• _Exercise_
Before answering, work out how many lines below contain the string "Figure"; the reply is that number alone.

• _Source data_
══════════
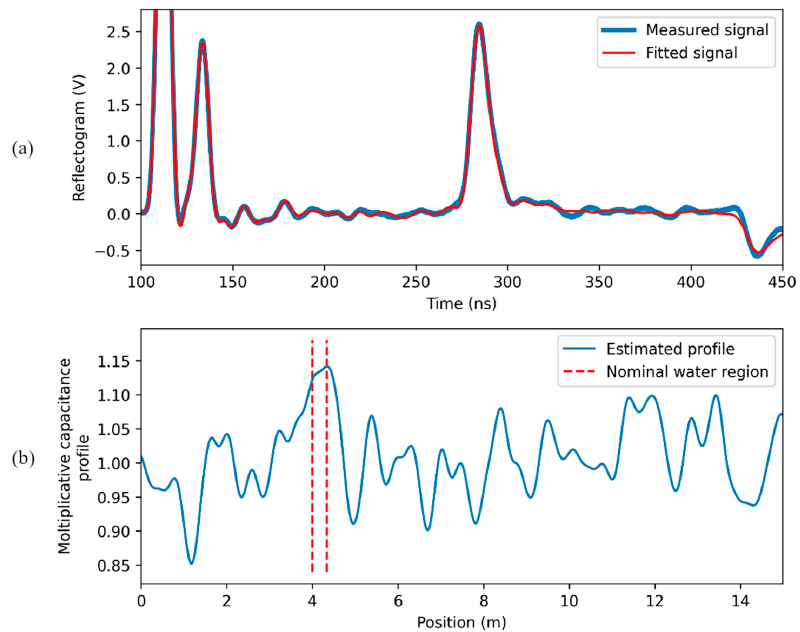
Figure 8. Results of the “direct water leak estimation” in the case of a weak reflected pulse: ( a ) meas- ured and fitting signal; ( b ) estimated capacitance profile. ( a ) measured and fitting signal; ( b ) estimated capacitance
══════════
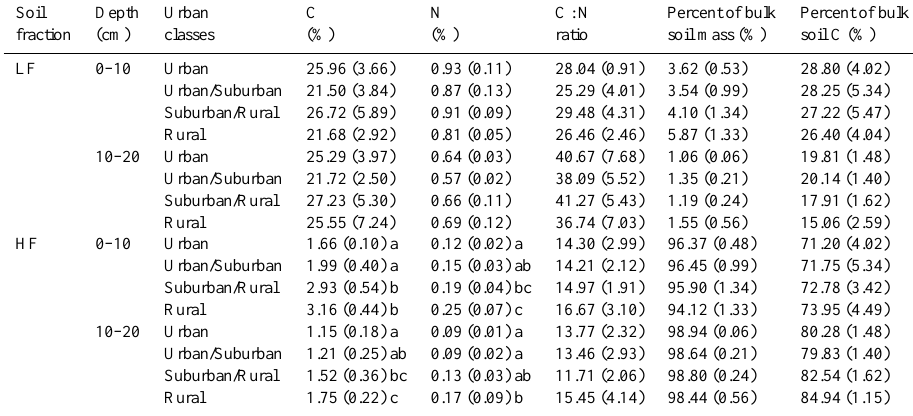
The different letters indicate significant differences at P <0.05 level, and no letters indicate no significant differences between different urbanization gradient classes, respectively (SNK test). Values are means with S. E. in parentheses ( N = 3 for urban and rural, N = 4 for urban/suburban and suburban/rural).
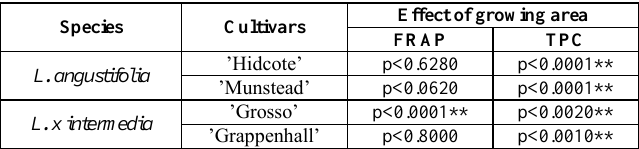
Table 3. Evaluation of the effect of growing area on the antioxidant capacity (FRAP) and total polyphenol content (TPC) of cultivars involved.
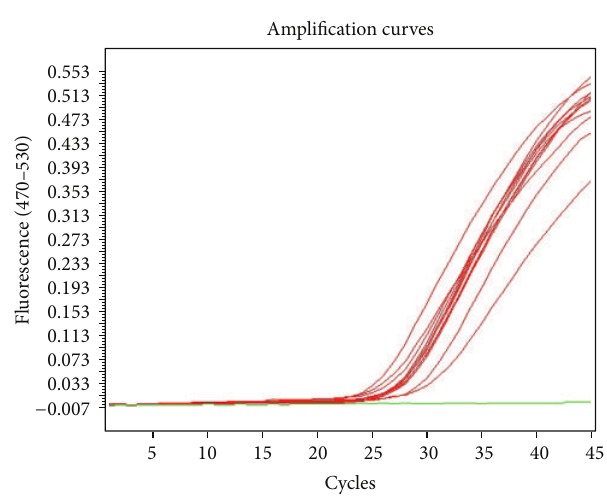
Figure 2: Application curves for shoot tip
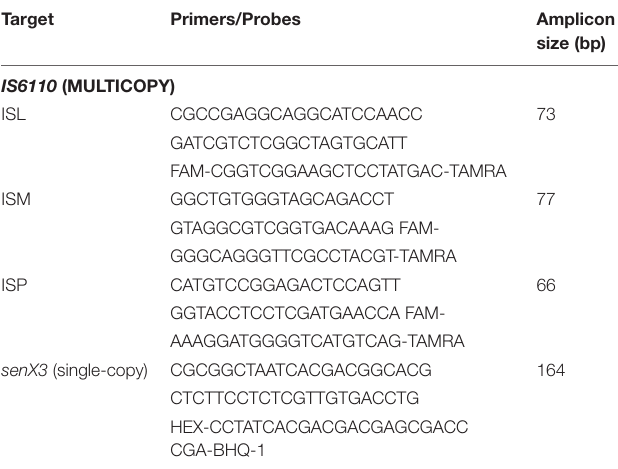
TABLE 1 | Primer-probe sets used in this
══════════
• _Response below_
2